FAA Reminds Pilots of Safety Requirements After Close Calls


The agency issued a Safety Alert for Operators (SAFO) on Wednesday, March 22, 2023, after a number of high profile near-miss incidents in the early months of 2023.


FAA Reminds Pilots of Safety Management Protocols

The SAFO reminds pilots of the six near-miss incidents since January 2023, including two highlighted by an NBC News report. As a result, the agency wants pilots to focus on five areas of concern. The SAFO calls out sterile flight deck procedures, airport runway and taxiway awareness, following published procedures and checklists, and encouraging personnel to report safety issues.

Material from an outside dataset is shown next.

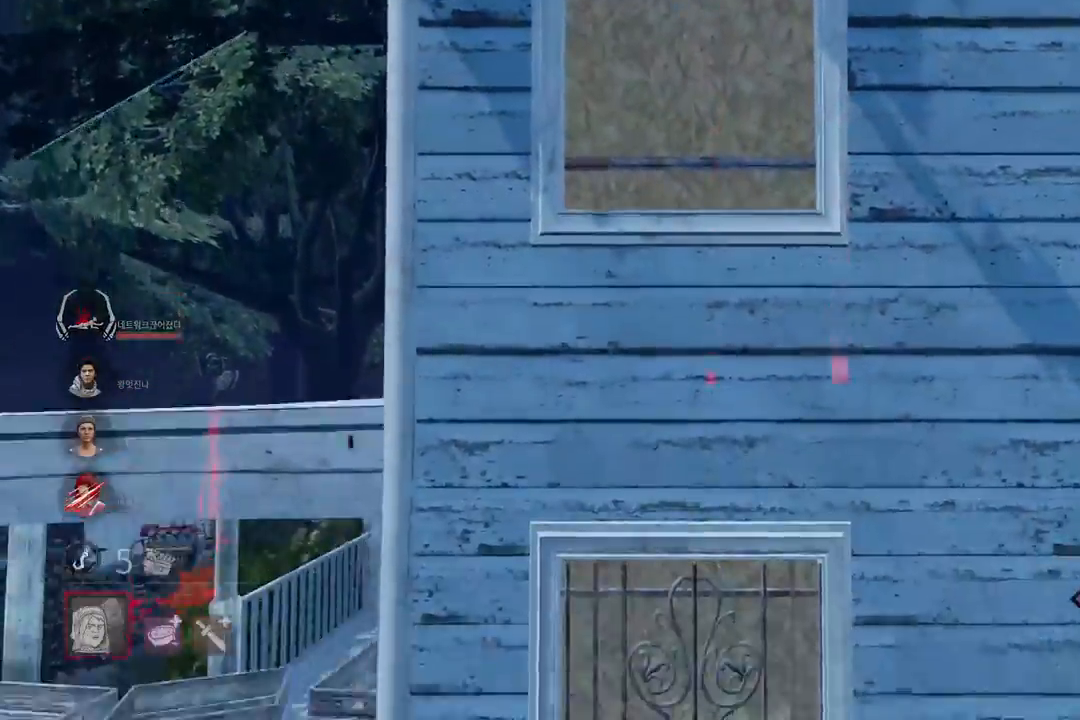
{"keys": [], "mouse": [], "events": [[500, "a", "up"]]}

“Safety management requires adapting to continual change,” the SAFO reads. “Effective safety management is designed to detect emerging safety issues, assess the level of risk and address those risks through mitigations.”


As a result of the incidents, the FAA is asking pilots to review focus areas to ensure “operations are conducted at the highest level of safety, including changes to procedures or training, if appropriate.” To start, airlines are asked to use “all available internal communications” to go over the recent near miss incidents and discuss existing issues.


In addition, the agency is asking pilots to ensure they have the same understanding of what “sterile flight deck” means. Codified in 1981, sterile flight deck rules prohibits “non-essential duties or activities” during taxi, takeoff, landing, and all operations under 10,000 feet.


The FAA is also asking pilots to review previous SAFOs regarding incursions and near miss incidents. In particular, the agency cites three different SAFOs: High collision risk during runway crossing, runway incursion prevention actions, and flight crew techniques and procedures during sterile flight deck rules.


Although there is no deadline to review these requirements, the FAA wants operators to stay vigilant when operating commercial aircraft and remember to continually manage a culture of safety.


“Operators should evaluate information collected through their safety management processes, identify hazards, increase and improve safety communications with employees and enact mitigations,” the SAFO reads. “Safety management systems, policies and procedures must be able to account for a high rate of change.”